Corran Horn vs. Shedao Shai
So I don't mind Ruin's darkness.  I don't even mind its depictions of pain, torture, and death.  I do mind when it doesn't serve the story - and fortunately in the case of Shadao Shai, it does.  After Onslaught's respite from Yuuzhan Vong point of view, we're treated to a cunning and compelling alien who gives new insight into Vong culture.  I was sad to see him go.  Indeed, I have a queer sort of hope that he might comically reemerge into the story minus the technophobia with bionic legs as a kind of strange, conflicted anti-hero.  And while I'm being honest, I'll also admit that I wasn't so sad to see that annoyingly irreproachable do-gooder, Elegos, meet his end.  Dark enough for ya?

Some people aren't fans of how this book ends, but I'm not one of them.  Let us not forget that The Empire Strikes Back didn't end on such a high note, either.  The one thing about the end that actually jarred me was Corran's play for time: tactically clever, but I'm not so sure if it made for great storytelling.  It split up the Battle of Ithor, which also rushed up on the reader out of nowhere.  Really, he could have made his heroic stand without pausing the action, right?
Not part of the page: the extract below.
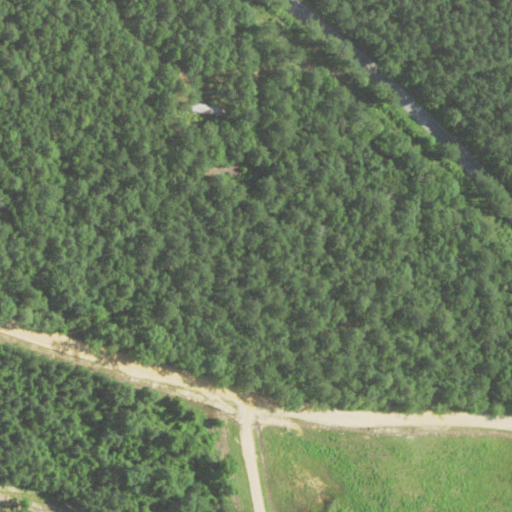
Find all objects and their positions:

I want to reiterate, in the presence of so much criticism, that Michael A. Stackpole is a master of action.  The insurgence on Garqi was fun and the Battle of Ithor was simply awesome.  Whether it be X-Wings or lightsabers, this is what he does.  Finally, and on a decidedly less dark note, I will add that one of my favorite scenes in the book came when Luke and Mara and Corran and Mirax were able to share an intimate moment on the eve of the great battle.  I'm a romantic, maybe even a sap, and that kind of stuff hits me somewhere really real.  Thanks, Mike.

Next, I venture on with James Luceno's Agents of Chaos 1: Hero's Trial.  I'm looking forward to a different author's perspective on Star Wars, the return of Han Solo, and I'm hoping that the Jedi will take a bit of a back seat on this one.  They'll keep.

May the Force be with you... in bed.